▸ TEXT SECTION:
Why would a married man continue to show mixed signals?

My question is about a married man, I know, that's bad. I'm not asking because "I want him" or "he told me he'd leave his wife" or anything like that. I have no intention of starting anything with him.Let's start with the fact that I'm not 100% positive that he's married, but I'm pretty damn sure. And if he is married, I don't think its very "happily".Upon first meeting him, I don't believe he was married. I think this happened fairly recently.He has always been so kind to me from the start...rare, but effective touches (my back...the small of it), favors, displaying concern, staring but then looking away when caught, remembering things... what have you.Then sometimes I'd feel like he was ignoring me. Sometimes avoiding eye contact. I'd think he maybe thought he was leading me on and then would pull back, except that this was repetitive. Its not as though he did the nice things and then started acting strange and that was it. He'd start acting nice again.In fact before this last time I saw him he was extremely friendly, and now when I saw him again he barely spoke to me.He's a very nice and friendly person, but quiet and not really one to expose a lot about himself... I would love to be his friend, but with him continuing to act like this I just get so confused and frustrated. Its like I get my hopes up and then I'm like "wait, no, what the hell am I thinking?" If he was just normal and friendly it would be fine... but just little things that I can't exactly pinpoint make me believe he has interest.If he just wouldn't... if he would just act like a guy who is married who is able to be friends with a girl just like other married men I know, then there would be no issue and I wouldn't have interest. And then the mixed signals tell me even more that either he feels guilty or he's confused.I think he's a good person, I just don't get why he can't be casual...I try, but when he makes me nervous with the strange behavior I feel super uncomfortable.

▸ INSTRUCTIONS FOR THE TASK: Copy out the post about a married man's mixed signals word for word, in full.

▸ EXTRACTED DATA:
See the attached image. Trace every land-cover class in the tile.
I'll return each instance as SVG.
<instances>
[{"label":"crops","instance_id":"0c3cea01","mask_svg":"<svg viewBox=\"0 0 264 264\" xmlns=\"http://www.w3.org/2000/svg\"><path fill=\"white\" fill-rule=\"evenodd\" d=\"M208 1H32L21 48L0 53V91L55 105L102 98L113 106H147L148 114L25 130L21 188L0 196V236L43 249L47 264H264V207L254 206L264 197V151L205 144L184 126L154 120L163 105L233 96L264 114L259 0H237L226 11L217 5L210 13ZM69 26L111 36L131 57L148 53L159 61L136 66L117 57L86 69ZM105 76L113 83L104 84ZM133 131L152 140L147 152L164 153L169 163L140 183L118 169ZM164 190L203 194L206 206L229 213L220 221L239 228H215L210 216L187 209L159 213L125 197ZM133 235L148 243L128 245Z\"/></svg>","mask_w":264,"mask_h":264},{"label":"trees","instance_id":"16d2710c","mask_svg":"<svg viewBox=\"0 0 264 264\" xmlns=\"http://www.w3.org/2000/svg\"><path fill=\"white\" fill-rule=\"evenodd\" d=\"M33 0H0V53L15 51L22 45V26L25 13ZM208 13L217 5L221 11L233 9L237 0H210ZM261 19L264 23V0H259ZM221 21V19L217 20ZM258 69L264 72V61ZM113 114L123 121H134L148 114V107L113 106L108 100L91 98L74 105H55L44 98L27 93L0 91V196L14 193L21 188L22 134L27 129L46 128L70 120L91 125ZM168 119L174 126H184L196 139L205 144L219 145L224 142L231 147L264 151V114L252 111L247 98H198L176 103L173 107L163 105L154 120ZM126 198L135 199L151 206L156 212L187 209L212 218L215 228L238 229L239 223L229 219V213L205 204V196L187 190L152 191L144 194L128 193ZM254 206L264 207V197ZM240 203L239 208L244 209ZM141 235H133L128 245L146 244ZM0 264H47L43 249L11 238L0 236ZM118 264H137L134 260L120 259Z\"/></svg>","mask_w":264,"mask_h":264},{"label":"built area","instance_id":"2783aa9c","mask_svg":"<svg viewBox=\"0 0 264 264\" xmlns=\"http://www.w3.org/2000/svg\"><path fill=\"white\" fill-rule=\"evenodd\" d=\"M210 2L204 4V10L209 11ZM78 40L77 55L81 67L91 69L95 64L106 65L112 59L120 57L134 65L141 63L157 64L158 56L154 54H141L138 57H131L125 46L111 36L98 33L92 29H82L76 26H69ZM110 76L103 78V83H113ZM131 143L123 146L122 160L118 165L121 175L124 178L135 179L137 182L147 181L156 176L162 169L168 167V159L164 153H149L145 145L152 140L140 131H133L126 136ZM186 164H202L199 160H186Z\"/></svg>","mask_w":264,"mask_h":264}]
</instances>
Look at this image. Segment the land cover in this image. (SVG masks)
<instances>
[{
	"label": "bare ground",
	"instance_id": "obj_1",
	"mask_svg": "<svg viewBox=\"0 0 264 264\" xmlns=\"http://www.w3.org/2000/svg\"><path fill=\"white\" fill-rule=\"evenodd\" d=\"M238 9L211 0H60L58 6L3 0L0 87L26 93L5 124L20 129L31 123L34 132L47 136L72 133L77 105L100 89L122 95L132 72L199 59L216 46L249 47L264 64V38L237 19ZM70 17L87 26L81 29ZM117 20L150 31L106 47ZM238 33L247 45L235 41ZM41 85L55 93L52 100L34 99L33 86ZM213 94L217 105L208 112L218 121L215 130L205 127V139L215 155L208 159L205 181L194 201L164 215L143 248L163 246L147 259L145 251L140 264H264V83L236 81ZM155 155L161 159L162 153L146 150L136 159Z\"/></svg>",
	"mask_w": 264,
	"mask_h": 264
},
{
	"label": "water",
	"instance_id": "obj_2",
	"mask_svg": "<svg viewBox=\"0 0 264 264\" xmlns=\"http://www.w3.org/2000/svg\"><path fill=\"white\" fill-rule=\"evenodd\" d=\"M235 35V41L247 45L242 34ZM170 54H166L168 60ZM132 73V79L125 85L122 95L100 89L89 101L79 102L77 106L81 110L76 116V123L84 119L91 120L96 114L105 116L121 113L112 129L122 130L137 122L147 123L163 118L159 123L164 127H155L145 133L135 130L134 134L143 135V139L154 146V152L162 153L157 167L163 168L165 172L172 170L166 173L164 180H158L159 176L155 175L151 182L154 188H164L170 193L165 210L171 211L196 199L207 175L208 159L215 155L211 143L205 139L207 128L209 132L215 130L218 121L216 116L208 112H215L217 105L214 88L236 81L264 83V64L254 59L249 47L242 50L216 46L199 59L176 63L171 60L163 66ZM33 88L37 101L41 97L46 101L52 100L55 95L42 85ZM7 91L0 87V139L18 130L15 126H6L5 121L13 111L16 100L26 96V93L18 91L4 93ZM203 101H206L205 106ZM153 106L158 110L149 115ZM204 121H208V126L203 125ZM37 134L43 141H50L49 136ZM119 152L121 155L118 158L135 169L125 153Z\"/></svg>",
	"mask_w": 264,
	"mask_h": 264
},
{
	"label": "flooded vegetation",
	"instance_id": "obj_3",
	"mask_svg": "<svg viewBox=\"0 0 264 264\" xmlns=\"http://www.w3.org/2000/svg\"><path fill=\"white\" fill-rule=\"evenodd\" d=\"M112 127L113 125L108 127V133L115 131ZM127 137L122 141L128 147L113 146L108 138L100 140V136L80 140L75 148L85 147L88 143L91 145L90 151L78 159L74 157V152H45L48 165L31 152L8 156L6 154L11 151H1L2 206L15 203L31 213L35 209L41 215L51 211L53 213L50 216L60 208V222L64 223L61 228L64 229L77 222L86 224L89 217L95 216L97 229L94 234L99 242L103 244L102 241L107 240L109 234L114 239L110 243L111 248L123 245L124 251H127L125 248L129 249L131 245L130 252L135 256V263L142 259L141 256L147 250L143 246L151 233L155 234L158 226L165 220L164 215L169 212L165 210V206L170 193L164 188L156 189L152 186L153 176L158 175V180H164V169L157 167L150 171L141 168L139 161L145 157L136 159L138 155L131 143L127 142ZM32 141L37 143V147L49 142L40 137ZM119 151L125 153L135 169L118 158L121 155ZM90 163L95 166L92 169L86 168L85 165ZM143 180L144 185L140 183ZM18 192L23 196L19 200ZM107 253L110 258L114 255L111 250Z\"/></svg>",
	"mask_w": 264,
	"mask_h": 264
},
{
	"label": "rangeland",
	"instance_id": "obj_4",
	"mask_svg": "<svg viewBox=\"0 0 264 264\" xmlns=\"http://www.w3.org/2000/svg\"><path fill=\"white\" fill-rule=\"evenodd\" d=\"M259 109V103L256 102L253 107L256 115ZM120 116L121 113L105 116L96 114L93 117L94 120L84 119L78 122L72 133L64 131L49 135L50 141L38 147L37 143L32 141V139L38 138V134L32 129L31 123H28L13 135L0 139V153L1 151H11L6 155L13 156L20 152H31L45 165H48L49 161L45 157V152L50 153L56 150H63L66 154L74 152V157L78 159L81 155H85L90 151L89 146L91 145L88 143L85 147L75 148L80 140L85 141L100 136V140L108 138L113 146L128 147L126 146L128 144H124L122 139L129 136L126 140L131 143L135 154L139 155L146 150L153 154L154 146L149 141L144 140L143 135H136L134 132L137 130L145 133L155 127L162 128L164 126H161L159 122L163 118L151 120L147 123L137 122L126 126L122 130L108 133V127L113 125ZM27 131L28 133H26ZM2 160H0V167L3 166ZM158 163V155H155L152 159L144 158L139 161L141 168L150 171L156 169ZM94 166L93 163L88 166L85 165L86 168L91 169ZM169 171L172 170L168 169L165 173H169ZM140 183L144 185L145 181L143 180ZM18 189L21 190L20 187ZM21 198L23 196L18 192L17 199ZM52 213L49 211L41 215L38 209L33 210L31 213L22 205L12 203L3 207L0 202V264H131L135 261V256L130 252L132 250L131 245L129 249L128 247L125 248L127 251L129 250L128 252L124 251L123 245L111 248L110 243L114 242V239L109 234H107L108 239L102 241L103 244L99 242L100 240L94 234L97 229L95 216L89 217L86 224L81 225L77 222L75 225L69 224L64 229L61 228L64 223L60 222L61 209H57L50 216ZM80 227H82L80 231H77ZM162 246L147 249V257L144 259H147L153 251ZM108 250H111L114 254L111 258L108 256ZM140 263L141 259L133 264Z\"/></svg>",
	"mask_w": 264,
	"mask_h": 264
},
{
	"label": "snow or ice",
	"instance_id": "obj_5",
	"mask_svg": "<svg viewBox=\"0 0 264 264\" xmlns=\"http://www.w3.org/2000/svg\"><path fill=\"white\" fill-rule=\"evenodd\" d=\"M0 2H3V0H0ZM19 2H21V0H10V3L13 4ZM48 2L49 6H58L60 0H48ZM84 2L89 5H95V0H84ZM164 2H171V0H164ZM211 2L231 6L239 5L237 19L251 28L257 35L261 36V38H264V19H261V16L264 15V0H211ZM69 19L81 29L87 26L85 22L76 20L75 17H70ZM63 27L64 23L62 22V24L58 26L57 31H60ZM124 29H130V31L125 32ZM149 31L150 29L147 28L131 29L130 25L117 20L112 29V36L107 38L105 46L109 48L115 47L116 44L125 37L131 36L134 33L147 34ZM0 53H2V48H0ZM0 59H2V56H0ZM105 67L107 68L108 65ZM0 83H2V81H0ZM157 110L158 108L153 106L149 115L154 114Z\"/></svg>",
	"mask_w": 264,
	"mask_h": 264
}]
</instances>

▸ EXPECTED ANSWER:
Why would a married man continue to show mixed signals?

My question is about a married man, I know, that's bad. I'm not asking because "I want him" or "he told me he'd leave his wife" or anything like that. I have no intention of starting anything with him.Let's start with the fact that I'm not 100% positive that he's married, but I'm pretty damn sure. And if he is married, I don't think its very "happily".Upon first meeting him, I don't believe he was married. I think this happened fairly recently.He has always been so kind to me from the start...rare, but effective touches (my back...the small of it), favors, displaying concern, staring but then looking away when caught, remembering things... what have you.Then sometimes I'd feel like he was ignoring me. Sometimes avoiding eye contact. I'd think he maybe thought he was leading me on and then would pull back, except that this was repetitive. Its not as though he did the nice things and then started acting strange and that was it. He'd start acting nice again.In fact before this last time I saw him he was extremely friendly, and now when I saw him again he barely spoke to me.He's a very nice and friendly person, but quiet and not really one to expose a lot about himself... I would love to be his friend, but with him continuing to act like this I just get so confused and frustrated. Its like I get my hopes up and then I'm like "wait, no, what the hell am I thinking?" If he was just normal and friendly it would be fine... but just little things that I can't exactly pinpoint make me believe he has interest.If he just wouldn't... if he would just act like a guy who is married who is able to be friends with a girl just like other married men I know, then there would be no issue and I wouldn't have interest. And then the mixed signals tell me even more that either he feels guilty or he's confused.I think he's a good person, I just don't get why he can't be casual...I try, but when he makes me nervous with the strange behavior I feel super uncomfortable.